Die Kündigungsvergütung des Unternehmers nach § 649 BGB ist grundsätzlich erst fällig, wenn seine Werkleistung durch den Besteller abgenommen wurde oder der Besteller zumindest zur Abnahme verpflichtet ist, die Leistung also abnahmereif ist. Dies gilt für das Kammergericht Berlin aber nur im Grundsatz. Im Einzelfall kommt es entscheidend auf die Auslegung der Kündigungserklärung an, durch die der Umfang der vom Unternehmer geschuldeten Leistungen verringert wird.
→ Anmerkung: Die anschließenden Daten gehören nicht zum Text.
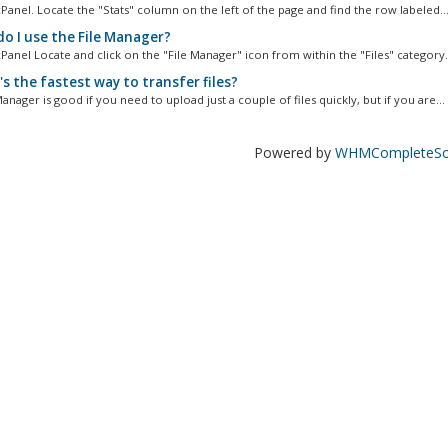
Panel. Locate the "Stats" column on the left of the page and find the row labeled..
o I use the File Manager?
Panel Locate and click on the "File Manager" icon from within the "Files" category..
s the fastest way to transfer files?
anager is good if you need to upload just a couple of files quickly, but if you are...
Powered by
WHMCompleteSol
Bringt der kündigende Besteller eines Werkvertrags zum Ausdruck, keinerlei Maßnahmen zur Nachbesserung oder Nacherfüllung des Unternehmers mehr zu wünschen, entfällt die Abnahme als Fälligkeitsvoraussetzung für die Kündigungsvergütung. Denn aufgrund der Verweigerung der Nachbesserung durch den Besteller ist dem Unternehmer jegliche Möglichkeit genommen, auch bereits erbrachte Leistungen ggf. noch abnahmereif zu machen. Könnte sich der Besteller auch in dieser Situation auf die fehlende Abnahme berufen, könnte er die Fälligkeit der Kündigungsvergütung einseitig dauerhaft verhindern. Deshalb muss die Vergütung des Unternehmers in diesem Fall auch ohne Abnahme fällig sein.